Gosset Guillermo, Zhang Zhongge, Nayyar Samir, Cuevas William A, Saier Milton H
Division of Biological Sciences, University of California at San Diego, La Jolla, California 92093-0116, USA.
J Bacteriol. 2004 Jun;186(11):3516-24. doi: 10.1128/JB.186.11.3516-3524.2004.

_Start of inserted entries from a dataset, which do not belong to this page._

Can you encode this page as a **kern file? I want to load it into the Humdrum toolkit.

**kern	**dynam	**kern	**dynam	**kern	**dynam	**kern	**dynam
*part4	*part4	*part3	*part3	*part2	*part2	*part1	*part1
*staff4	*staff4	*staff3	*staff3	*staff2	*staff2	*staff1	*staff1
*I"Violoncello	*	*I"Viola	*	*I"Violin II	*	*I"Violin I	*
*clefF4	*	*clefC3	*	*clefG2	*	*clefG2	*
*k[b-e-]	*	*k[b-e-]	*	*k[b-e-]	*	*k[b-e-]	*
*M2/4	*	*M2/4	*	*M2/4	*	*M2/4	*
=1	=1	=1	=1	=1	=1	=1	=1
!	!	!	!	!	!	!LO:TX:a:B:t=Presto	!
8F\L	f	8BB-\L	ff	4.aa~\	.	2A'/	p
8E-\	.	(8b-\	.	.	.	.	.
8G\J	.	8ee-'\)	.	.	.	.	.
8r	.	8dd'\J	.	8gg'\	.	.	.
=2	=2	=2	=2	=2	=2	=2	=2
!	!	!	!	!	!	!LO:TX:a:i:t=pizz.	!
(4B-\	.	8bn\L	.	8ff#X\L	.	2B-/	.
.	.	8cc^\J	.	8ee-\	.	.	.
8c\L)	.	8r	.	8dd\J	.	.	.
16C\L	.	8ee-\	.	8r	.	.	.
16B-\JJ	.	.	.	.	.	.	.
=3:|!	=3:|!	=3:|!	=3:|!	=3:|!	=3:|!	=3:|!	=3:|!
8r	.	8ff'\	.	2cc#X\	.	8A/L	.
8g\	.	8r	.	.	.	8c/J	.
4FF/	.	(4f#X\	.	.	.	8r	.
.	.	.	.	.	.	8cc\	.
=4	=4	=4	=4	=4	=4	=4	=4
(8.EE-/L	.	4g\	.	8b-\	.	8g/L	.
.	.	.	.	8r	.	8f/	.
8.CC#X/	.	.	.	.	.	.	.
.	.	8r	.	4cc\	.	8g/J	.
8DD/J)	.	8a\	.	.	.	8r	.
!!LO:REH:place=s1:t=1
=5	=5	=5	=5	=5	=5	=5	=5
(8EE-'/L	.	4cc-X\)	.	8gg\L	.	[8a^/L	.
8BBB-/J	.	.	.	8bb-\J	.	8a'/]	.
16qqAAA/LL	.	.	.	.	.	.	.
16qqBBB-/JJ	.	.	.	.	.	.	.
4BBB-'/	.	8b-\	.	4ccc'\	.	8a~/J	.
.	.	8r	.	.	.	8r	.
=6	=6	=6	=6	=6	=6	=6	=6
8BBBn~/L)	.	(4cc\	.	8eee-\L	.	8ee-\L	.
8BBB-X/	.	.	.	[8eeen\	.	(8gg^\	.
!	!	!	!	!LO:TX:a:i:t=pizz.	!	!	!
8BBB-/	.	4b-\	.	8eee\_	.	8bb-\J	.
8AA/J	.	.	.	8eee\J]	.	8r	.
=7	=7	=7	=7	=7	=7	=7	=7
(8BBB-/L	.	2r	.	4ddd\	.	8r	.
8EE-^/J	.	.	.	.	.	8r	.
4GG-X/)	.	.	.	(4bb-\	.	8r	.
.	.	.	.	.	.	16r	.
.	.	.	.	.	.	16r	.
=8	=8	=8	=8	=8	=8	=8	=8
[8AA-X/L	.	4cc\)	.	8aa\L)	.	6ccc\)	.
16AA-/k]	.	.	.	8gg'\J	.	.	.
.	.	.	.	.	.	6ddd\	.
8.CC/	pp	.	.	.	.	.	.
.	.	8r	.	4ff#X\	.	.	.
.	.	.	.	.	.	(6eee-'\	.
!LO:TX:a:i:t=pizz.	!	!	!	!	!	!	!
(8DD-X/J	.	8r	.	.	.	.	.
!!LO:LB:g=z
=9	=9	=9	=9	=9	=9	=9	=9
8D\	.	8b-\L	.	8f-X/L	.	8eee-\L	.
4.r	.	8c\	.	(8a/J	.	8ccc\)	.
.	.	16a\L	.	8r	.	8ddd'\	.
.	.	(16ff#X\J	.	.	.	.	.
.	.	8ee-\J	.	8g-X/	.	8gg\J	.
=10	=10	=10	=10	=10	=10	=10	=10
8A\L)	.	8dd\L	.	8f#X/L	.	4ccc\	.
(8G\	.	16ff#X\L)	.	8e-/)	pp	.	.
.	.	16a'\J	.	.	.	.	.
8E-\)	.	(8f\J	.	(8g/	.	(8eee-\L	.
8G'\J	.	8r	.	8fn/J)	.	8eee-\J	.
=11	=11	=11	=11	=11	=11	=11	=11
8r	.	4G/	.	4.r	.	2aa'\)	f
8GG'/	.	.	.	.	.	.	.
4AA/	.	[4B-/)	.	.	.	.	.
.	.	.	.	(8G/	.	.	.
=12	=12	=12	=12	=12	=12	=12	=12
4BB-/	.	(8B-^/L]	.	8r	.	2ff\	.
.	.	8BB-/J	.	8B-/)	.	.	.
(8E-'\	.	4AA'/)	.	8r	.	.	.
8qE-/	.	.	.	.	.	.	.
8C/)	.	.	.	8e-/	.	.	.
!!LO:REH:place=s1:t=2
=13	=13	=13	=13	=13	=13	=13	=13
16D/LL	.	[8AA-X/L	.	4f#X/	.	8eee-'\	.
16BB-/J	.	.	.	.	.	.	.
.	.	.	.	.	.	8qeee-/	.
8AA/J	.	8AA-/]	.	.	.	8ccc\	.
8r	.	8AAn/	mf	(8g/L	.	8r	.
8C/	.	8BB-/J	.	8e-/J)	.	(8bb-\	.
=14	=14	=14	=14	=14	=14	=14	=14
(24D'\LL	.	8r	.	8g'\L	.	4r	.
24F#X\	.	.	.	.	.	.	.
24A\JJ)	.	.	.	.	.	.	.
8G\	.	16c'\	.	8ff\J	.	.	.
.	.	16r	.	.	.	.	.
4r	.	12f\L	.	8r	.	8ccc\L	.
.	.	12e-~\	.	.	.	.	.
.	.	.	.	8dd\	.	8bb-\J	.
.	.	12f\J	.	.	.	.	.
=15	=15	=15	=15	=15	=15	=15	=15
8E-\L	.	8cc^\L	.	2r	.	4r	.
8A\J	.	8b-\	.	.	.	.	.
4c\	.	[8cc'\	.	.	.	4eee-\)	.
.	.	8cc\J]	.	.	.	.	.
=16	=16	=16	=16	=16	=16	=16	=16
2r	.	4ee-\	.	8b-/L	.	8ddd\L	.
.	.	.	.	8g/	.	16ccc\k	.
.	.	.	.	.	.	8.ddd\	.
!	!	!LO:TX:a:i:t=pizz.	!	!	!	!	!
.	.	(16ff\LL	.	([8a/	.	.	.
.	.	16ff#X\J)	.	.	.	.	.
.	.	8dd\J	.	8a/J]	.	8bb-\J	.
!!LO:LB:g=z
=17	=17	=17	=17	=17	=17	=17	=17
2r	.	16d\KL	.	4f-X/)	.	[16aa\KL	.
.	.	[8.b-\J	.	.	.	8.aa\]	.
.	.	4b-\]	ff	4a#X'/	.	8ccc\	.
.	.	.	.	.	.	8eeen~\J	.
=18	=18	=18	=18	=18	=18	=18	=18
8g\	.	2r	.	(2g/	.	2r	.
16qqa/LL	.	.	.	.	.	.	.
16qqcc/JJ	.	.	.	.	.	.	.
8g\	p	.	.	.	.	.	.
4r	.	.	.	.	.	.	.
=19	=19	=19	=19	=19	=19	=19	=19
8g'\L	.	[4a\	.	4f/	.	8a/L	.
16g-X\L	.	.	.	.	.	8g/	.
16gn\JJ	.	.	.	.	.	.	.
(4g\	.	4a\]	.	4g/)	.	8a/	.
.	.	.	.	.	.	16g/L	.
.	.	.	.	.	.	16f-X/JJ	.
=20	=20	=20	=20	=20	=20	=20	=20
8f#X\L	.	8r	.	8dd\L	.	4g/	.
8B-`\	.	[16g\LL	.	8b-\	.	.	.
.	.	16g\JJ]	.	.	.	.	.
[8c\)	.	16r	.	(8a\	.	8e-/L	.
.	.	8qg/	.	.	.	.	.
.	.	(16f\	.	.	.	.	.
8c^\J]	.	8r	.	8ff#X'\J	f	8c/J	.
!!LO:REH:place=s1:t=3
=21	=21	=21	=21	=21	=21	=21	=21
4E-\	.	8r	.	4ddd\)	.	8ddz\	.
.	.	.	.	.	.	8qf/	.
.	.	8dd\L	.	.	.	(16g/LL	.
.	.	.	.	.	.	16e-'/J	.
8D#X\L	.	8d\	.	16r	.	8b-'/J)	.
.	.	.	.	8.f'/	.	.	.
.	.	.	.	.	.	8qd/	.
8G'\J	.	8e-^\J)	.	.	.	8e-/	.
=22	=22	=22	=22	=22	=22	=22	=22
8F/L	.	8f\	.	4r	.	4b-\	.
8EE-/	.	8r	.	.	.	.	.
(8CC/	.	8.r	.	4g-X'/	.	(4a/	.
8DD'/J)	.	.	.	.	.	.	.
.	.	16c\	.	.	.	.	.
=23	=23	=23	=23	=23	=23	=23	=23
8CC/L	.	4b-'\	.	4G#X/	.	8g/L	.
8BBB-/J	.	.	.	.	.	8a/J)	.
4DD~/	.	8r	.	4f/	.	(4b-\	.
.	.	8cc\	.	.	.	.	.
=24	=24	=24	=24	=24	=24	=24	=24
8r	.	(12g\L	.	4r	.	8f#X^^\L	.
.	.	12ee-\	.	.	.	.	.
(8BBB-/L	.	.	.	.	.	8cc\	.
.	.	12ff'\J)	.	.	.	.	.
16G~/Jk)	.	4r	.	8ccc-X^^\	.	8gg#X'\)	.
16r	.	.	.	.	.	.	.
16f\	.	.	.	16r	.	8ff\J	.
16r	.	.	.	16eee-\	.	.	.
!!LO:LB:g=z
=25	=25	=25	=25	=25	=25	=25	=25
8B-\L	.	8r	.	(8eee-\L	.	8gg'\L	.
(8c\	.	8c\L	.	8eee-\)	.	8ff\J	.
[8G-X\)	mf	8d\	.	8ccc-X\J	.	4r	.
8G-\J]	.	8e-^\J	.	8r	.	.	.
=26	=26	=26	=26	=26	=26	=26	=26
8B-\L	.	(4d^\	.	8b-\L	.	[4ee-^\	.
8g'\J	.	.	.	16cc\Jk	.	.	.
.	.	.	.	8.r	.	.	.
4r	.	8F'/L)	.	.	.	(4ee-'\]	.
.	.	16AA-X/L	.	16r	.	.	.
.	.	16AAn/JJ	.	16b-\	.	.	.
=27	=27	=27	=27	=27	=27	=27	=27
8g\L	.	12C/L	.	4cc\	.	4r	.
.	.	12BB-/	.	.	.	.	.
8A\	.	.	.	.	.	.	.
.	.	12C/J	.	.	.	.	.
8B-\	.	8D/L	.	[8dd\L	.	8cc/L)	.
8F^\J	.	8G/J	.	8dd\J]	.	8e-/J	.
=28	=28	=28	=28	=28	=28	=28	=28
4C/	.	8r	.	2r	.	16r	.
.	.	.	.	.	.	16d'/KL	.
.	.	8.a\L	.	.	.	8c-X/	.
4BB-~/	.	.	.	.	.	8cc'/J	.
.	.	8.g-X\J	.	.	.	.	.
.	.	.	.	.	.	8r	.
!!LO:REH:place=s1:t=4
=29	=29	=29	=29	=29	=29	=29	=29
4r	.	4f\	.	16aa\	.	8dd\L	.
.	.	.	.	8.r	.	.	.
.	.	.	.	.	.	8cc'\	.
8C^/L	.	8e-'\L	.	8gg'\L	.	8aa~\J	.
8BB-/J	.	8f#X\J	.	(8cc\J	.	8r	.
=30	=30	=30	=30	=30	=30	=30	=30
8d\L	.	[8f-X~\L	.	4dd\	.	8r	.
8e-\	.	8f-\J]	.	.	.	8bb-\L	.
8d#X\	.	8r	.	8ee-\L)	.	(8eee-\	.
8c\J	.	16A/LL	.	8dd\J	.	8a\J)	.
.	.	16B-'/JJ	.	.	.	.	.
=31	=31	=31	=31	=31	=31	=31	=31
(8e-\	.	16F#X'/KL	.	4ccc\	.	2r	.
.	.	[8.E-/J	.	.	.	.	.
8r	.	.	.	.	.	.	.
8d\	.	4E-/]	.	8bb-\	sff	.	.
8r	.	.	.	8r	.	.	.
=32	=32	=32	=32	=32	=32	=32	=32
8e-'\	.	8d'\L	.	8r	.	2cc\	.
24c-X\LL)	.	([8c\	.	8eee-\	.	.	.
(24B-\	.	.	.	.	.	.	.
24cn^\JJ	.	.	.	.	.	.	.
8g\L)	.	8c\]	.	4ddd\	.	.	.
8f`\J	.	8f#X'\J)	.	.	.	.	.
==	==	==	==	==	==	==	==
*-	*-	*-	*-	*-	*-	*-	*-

We report here the transcriptome analyses of highly expressed genes that are subject to catabolite repression or activation mediated by the cyclic AMP receptor protein (Crp). The results reveal that many operons encoding enzymes of central carbon metabolic pathways (e.g., Krebs cycle enzymes), as well as transporters and enzymes that initiate carbon metabolism, are subject to direct Crp-mediated catabolite repression. By contrast, few enzyme-encoding genes (direct regulation) but many ribosomal protein- and tRNA-encoding genes (indirect regulation) are subject to Crp-dependent glucose activation. Additionally, Crp mediates strong indirect catabolite repression of many cytoplasmic stress response proteins, including the major chaperone proteins, five ATP-dependent protease complexes, and several cold and heat shock proteins. These results were confirmed by (i) phenotypic analyses, (ii) real-time PCR studies, (iii) reporter gene fusion assays, and (iv) previously published reports about representative genes. The results serve to define and extend our appreciation of the Crp regulon.
我们在此报告了对受环腺苷酸受体蛋白(Crp)介导的分解代谢物阻遏或激活作用的高表达基因的转录组分析。结果显示,许多编码中心碳代谢途径酶(如三羧酸循环酶)的操纵子,以及启动碳代谢的转运蛋白和酶,都受到Crp直接介导的分解代谢物阻遏作用。相比之下,很少有编码酶的基因(直接调控),但许多编码核糖体蛋白和tRNA的基因(间接调控)受到Crp依赖的葡萄糖激活作用。此外,Crp介导了对许多细胞质应激反应蛋白的强烈间接分解代谢物阻遏作用,包括主要的伴侣蛋白、五种ATP依赖的蛋白酶复合物以及几种冷休克和热休克蛋白。这些结果通过以下方式得到证实:(i)表型分析,(ii)实时PCR研究,(iii)报告基因融合分析,以及(iv)先前发表的关于代表性基因的报告。这些结果有助于定义和扩展我们对Crp调控子的认识。